■ ЗАДАНИЕ 1
Ответьте на вопросы по тексту о воспоминаниях Григорьева.
(а) В каком возрасте Григорьев начал писать воспоминания?
(б) В каком году С. М. Соловьев начал свои «Записки»?
(в) Какой период назван самым трудным в духовной биографии Григорьева?

Воспоминания Григорьев начал писать за два года до смерти - будучи еще относительно молодым, сорокалетним. Правда, по меркам XIX в. сорокалетние считались чуть ли не стариками: вспомним, например, "старческий" облик сорокалетнего Николая Петровича Кирсанова, отца Аркадия, в тургеневских "Отцах и детях". Но все-таки сорок лет - еще не возраст мемуариста, даже но нормам XIX в. (если не считать исключительных обстоятельств, общественных и личных, которые могли, например, заставить Герцена в таком именно возрасте обратиться к воспоминаниям). Три товарища Григорьева студенческих лет, оставившие потомству свои воспоминания, - С. М. Соловьев, {Следует оговориться, что С. М. Соловьев начал свои "Записки" еще раньше Григорьева в 1854 г.; два года он писал о детстве и юности, видимо под воздействием эпохи, автобиографических повестей, первых глав "Былого и дум"; затем наступил многолетний перерыв - свыше 15 лет; тогда были созданы разделы об освобождении крестьян, о железнодорожном буме; конец "Записок" не найден, возможно, он и не был написан; умер С. М. Соловьев в 1879 г.} А. А. Фет, Я. П. Полонский, писали их в значительно более "старческом" возрасте - с середины 70-х до конца 90-х гг. прошлого века. Что заставило Григорьева, помимо внешних толчков, вроде просьбы M. M. Достоевского, засесть за воспоминания таким еще молодым? Биологи обратили внимание на интересную закономерность: организмы многих видов живых существ перед началом полового созревания оказываются максимально подвержены разным заболеваниям, т. е. возникновение способности продолжать свой род можно истолковать как реакцию особи и всего вида на опасность смерти. Было бы заманчиво предположить, что желание оставить после себя духовное "потомство", воспоминания, связано с предчуствиями конца... {Ср. в "Зарницах памяти" дочери Л. Н. Толстого: "Одна из парижских газет задала читателям вопрос: по каким признакам можно узнать приближение старости? Кто-то ответил: "Старость приходит тогда, когда оживают воспоминания". С некоторых пор я очень живо ощущаю этот феномен" (Сухотина-Толстая Т. Л. Воспоминания. М., 1976, с. 429).} Но биологически мы здесь ничего не выведем при современном состоянии науки, не впадая в мистику, социально же объяснить ситуацию можно значительно обоснованнее.

Начало 60-х гг. - самый трудный в духовной биографии Григорьева период. Он все более и более ощущает себя последним из могикан, последним романтиком, лишним человеком, ненужным, чужим для эпохи, поэтому-то он так решительно на нее нападает.

■ ЗАДАНИЕ 2
Выведите нумерованным списком записи от строки, содержащей «63: 12:46 -> 12:44», до строки, содержащей «77: 5:10 -> 6:10», включительно, без пустых строк.

■ ИСХОДНЫЕ ДАННЫЕ
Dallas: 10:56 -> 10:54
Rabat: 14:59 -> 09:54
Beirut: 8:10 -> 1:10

...

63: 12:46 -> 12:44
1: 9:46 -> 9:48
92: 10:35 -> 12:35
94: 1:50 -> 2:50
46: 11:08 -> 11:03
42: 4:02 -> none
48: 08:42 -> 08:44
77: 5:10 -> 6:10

■ ОТВЕТ 1
(а) В сорок лет, за два года до смерти.
(б) В 1854 г.
(в) Начало 60-х гг.

■ ОТВЕТ 2
1. 63: 12:46 -> 12:44
2. 1: 9:46 -> 9:48
3. 92: 10:35 -> 12:35
4. 94: 1:50 -> 2:50
5. 46: 11:08 -> 11:03
6. 42: 4:02 -> none
7. 48: 08:42 -> 08:44
8. 77: 5:10 -> 6:10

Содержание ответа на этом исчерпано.